For the SpeakEasy Stage production, director M. Bevin O’Gara has followed in the steps of the New York presentation, staging the play in the round. The audience feels the same confusion as Billy because some of the dialogue is lost when actors turn their backs, even though many of their lines are projected on screens placed at four corners of the stage. The lighting is often dim, further reducing the ability to make out the actors’ facial expressions. However, the emotions and animosities come through — no problem — as each of the characters, fueled by his or her own ego, tries to best the other via anarchistic king-of-the-mountain combat.

Billy was taught to lip read rather than depend on sign language because his father, Christopher, a pompous scholar and author, was determined to keep him out of the deaf community. Beth, Billy’s mother, serves as the stalwart peacemaker for the entire family, trying to make nice no matter the afflictions that beset her other children. There’s Daniel, who retreats into his head where he hears voices, and Ruth, a failed opera singer. Now returned from university, Billy completes this tiny tribe which lives together at home.

Erica Spyres and James Caverly in TRIBES at the SpeakEasy Stage Company.

Erica Spyres and James Caverly in TRIBES at the SpeakEasy Stage Company. Photo: Craig Bailey/Perspective.

The fireworks begin when Billy meets Sylvia at a party and falls for her. Sylvia, who can hear but grew up with a deaf father and mother, is now losing her own hearing because of a genetic condition. She’s caught in a painful trap: she learned to sign in order to communicate with her parents, but she is frantic to escape her fate. When she and Billy move into an apartment together, she teaches him sign language, giving him entry into the deaf community, where he feels more at home than ever before. Raine adds a number of plot complications that, in the second act, sometimes grow beyond comprehension, but the performances by the excellent company of six actors are so lucid that it hardly matters.

At the center, alone, stands the hearing impaired actor, James Caverly, a two-year veteran of the National Theater of the Deaf, who plays Billy. His performance is a luminous mix of courage, exploration, humor and good sense, making him a linchpin for the ensemble. The fact that he shares the condition of deafness with the character he portrays only adds to our empathy. Patrick Shea who has been missing from our stages for too long, is cast as the self-serving Christopher, an entitled patriarch who does not understand why his judgment is being questioned. Nael Nacer as the tormented Daniel transforms before our eyes, tested by having to deal with losing everything he values and everyone he loves. Adrianne Krstansky undercuts Beth’s sweetness with a wry irony, while Kathryn Miles turns Ruth into a perpetually exploding bomb. Erica Spyres as Sylvia makes us share her dilemma, which is expressed both through language and the evocative gestures of signing. I dare say you will not soon forget the final moments of Act I when Spryes turns the consequences of her loss into a coup de theatre of searing emotional intensity.

_WHAT IS REQUIRED_
Repeat word for word everything in the text above on the SpeakEasy Stage production of Tribes, from "Billy was taught" down to "Photo: Craig Bailey/Perspective.".

_DATASET RECORDS_

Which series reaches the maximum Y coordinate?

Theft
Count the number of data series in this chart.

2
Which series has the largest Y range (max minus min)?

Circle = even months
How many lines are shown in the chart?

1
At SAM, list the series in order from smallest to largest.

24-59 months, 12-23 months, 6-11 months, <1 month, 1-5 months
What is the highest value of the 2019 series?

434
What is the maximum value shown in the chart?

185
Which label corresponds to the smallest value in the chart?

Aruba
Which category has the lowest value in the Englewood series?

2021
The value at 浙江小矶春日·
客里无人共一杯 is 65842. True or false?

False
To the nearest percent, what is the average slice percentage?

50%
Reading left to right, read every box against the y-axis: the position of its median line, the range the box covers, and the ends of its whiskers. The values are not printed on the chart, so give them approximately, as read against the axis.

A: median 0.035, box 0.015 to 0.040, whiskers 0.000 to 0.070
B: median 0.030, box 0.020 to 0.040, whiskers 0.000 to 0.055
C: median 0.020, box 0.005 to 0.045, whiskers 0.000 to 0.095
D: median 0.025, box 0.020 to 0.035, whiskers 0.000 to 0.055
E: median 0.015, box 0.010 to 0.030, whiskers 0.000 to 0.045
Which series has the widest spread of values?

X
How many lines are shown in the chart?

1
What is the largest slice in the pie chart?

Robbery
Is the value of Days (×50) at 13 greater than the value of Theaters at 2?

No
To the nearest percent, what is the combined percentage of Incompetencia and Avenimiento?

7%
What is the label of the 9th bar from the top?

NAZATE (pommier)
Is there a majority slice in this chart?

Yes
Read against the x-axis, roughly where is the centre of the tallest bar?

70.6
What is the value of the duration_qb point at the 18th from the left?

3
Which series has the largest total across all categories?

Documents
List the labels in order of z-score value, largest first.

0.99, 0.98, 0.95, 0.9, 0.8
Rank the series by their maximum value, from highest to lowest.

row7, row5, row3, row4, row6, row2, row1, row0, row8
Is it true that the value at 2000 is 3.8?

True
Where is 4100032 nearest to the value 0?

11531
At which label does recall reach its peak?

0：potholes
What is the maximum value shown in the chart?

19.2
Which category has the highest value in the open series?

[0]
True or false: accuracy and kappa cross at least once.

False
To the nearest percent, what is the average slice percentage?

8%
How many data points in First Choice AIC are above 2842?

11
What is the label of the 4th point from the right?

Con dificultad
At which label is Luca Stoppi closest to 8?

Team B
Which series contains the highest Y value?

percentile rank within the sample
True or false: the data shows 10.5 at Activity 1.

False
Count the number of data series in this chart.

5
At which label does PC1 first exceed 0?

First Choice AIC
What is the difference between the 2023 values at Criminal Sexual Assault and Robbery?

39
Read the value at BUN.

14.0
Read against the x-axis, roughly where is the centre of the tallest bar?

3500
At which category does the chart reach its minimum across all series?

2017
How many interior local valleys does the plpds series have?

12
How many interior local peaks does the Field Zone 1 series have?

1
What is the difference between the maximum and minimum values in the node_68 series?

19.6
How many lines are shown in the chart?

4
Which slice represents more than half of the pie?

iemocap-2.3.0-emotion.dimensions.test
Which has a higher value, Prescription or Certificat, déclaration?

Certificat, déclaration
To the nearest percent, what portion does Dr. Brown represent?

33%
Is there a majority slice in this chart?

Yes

_SOLUTION BELOW_
Billy was taught to lip read rather than depend on sign language because his father, Christopher, a pompous scholar and author, was determined to keep him out of the deaf community. Beth, Billy’s mother, serves as the stalwart peacemaker for the entire family, trying to make nice no matter the afflictions that beset her other children. There’s Daniel, who retreats into his head where he hears voices, and Ruth, a failed opera singer. Now returned from university, Billy completes this tiny tribe which lives together at home.

Erica Spyres and James Caverly in TRIBES at the SpeakEasy Stage Company.

Erica Spyres and James Caverly in TRIBES at the SpeakEasy Stage Company. Photo: Craig Bailey/Perspective.